Abandoned in Death (In Death, #54)(53)



“You met him?”

“Stopped in for a drink a couple of times so I could, well, size him up some. We look out for each other here. We’re family. Didn’t like the look of him. He has user all over him. I’d hoped this trip with him would clear the haze. If he’s hurt her—”

“We don’t believe that’s the case. When did you last see or speak with her?”

“Ah … June third—the last day before she started her vacation. The team had wrapped up the Nordo campaign, so I was taking them out for a little unwind time, but she ducked out. She and the bar guy were due to leave the next morning and she wanted to finish packing. She said,” he continued with a smile. “Believe me, someone as organized as Mary Kate would have had everything in place. But she opted out. We all walked out together, a little after five, I think, and she peeled off at her subway station. She was lit up,” he added. “Just lit up.”

Mosebly let out a breath. “I wanted her to see him for what he was. Not that I didn’t want her to have a good time—she deserved one. But I wanted her to come back shed of him. And all this time. Dear God, Linny.”

“She’s smart and she’s strong. We’re going to find her.”

“We’d like to see her work area, and have a word with Alistar and Holly.”

“Of course. I’ll take you. She’s a pretty thing,” Mosebly said as he walked them out, headed for the stairs. “Young, pretty. I didn’t like the idea of her walking home, even just a few blocks, so late at night from that bar.”
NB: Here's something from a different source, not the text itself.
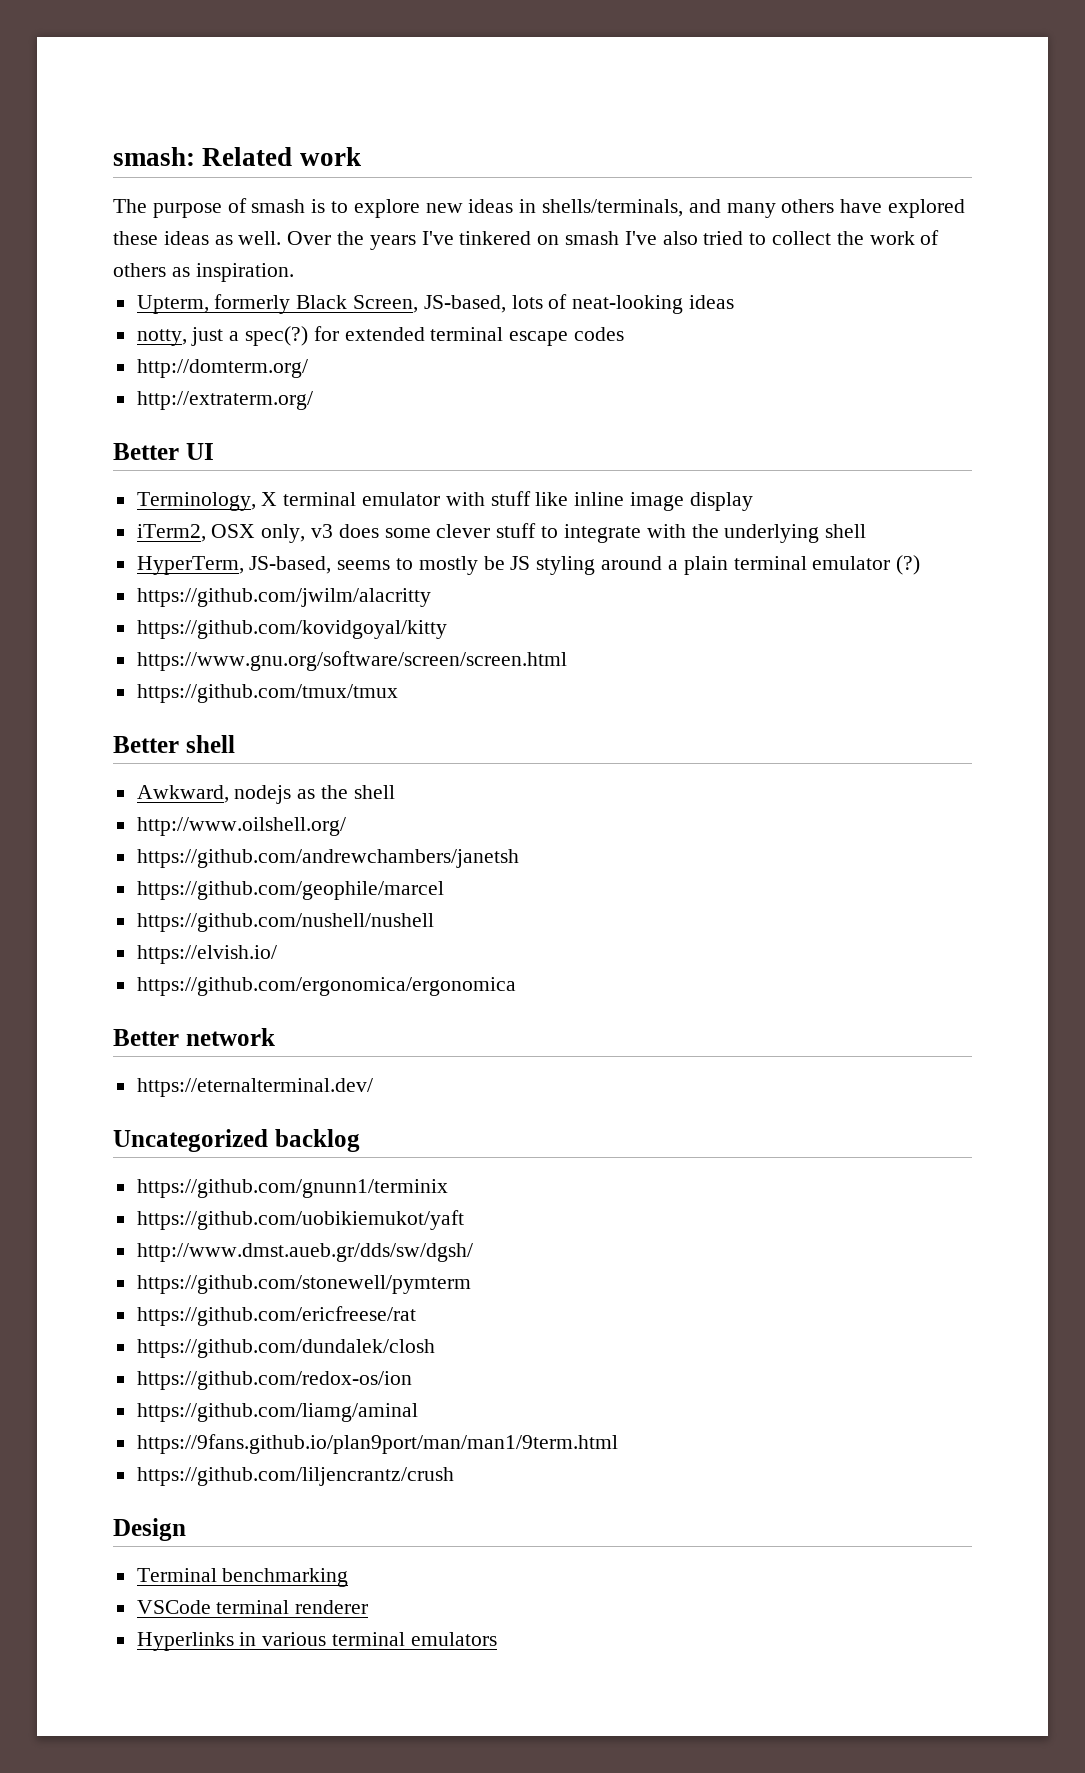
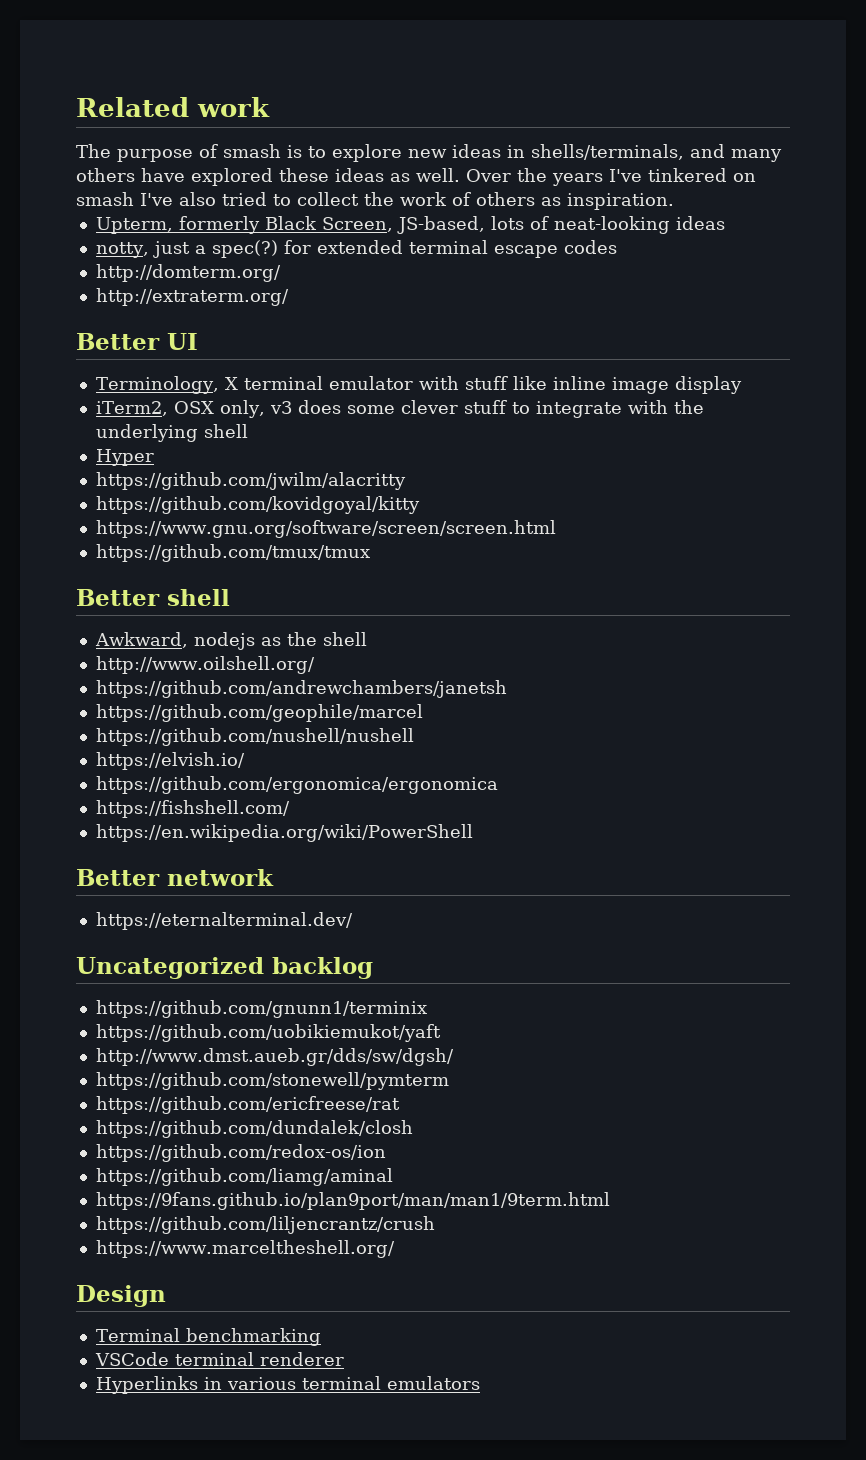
[113,147,195,166] smash: -> (76, 107) none
[136,555,921,575] HyperTerm, JS-based, seems to mostly be JS styling around a plain terminal emulator (?) -> [95,449,154,466] Hyper
(516, 986) none -> [95,800,290,818] [95,824,473,842] // https://fishshell.com/ // https://en.wikipedia.org/wiki/PowerShell
(454, 1476) none -> [95,1240,395,1258] // https://www.marceltheshell.org/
“You knew about that, her routine?”

“I did.” He moved briskly down the stairs, a man in good physical shape who likely used them often. “She mentioned she enjoyed helping out at the bar, meeting people, having a little time with what’s-his-name.”

“Teegan Stone.”

“Right.” He moved through a maze of workstations and activity, paused at one. “I know Holly had a few things to say when it came out she didn’t stay the night, and he couldn’t be bothered to walk her home. But Mary Kate brushed that off. I don’t want to tell you how to do your job, but I’m going to tell you anyway. I think he’s a man who could hurt women as well as use them.”

“We’re looking at him, Mr. Mosebly.”

“All right, okay. This is Mary Kate’s work space. It reflects her.”

“Does it?”

“Organized, efficient, but not rigid.” He brushed his fingers over a paperweight that showed a cow jumping over a crescent moon.

Other than that and her D and C, there sat a placard that read:

WORK SMARTER.

BITCH LESS.



“Her motto. And, as you can see, she kept her area clean—another motto.”

“We’d like to have her comp and any devices in her desk taken in to EDD for analysis.”

“You’ll need to clear that with Linny—she’s the boss—but I can’t imagine her standing in your way. Let me round up Alistar and Holly for you. And if there’s anything else I can do, please let me know.”

“Appreciate it. Do you live close by?”

“Actually, I live downtown. Mary Kate and I often took the subway together. Just give me a minute.”

“Run him, Peabody,” Eve ordered when he walked away.

“Yeah, on that. He checks some boxes.”

They talked to coworkers, arranged for the electronics pickup, and left with a suspect on the list.

“He’s awfully invested in a coworker under his supervision who’s young enough to be his granddaughter.”

“And checks more boxes,” Peabody said as they settled into the car.

“Lives alone, a couple of blocks from Elder’s apartment. No marriages, no children. No criminal.”

“Tell me about his mother.”

“Getting there. Adalaide Mosebly, née Rowen, died last February at the age of a hundred and six. She’d been a resident/patient for the last sixteen years at the Suskind Home, on Long Island. That’s a retirement and elder care facility. Full medical care, including mental and emotional.

“Prior,” Peabody continued, “she was a homemaker and church secretary and helpmate—it says helpmate—to her husband, Reverend Elijah Mosebly—deceased November 2038. They lived in Kentucky until his death. Two years following that, she moved to New York—James Mosebly’s address.”

“She doesn’t sound like someone who’d dress up like our first victim. But Kentucky’s not all that far from Tennessee, where that spangly top came from. And maybe she lived a different kind of life before hooking up with the reverend. When did they hook up?”

“Married May 1985. Ah, so she’d have been about thirty. Could’ve lived a different sort of life in her twenties—which is where our victim falls, and the abductions.”

“Theory.” Eve played it out as she navigated traffic. “Little Jimmy loves Mommy. Mommy’s pretty strict—preacher’s wife. Maybe they even—what’s the expression?—use the rod, control the child.”

“Spare the rod, spoil the child. Either way, it’s nasty.”

“Maybe he blames Daddy for it, or maybe it’s just how life is. But sometime in there, he learns Mommy liked to dress up and party. How does he feel about that? Excited, appalled, interested? However he feels, she’s the center. Maybe she indulges him, spoils him—or the opposite, because some kids learn to love the boot when it’s all they get.”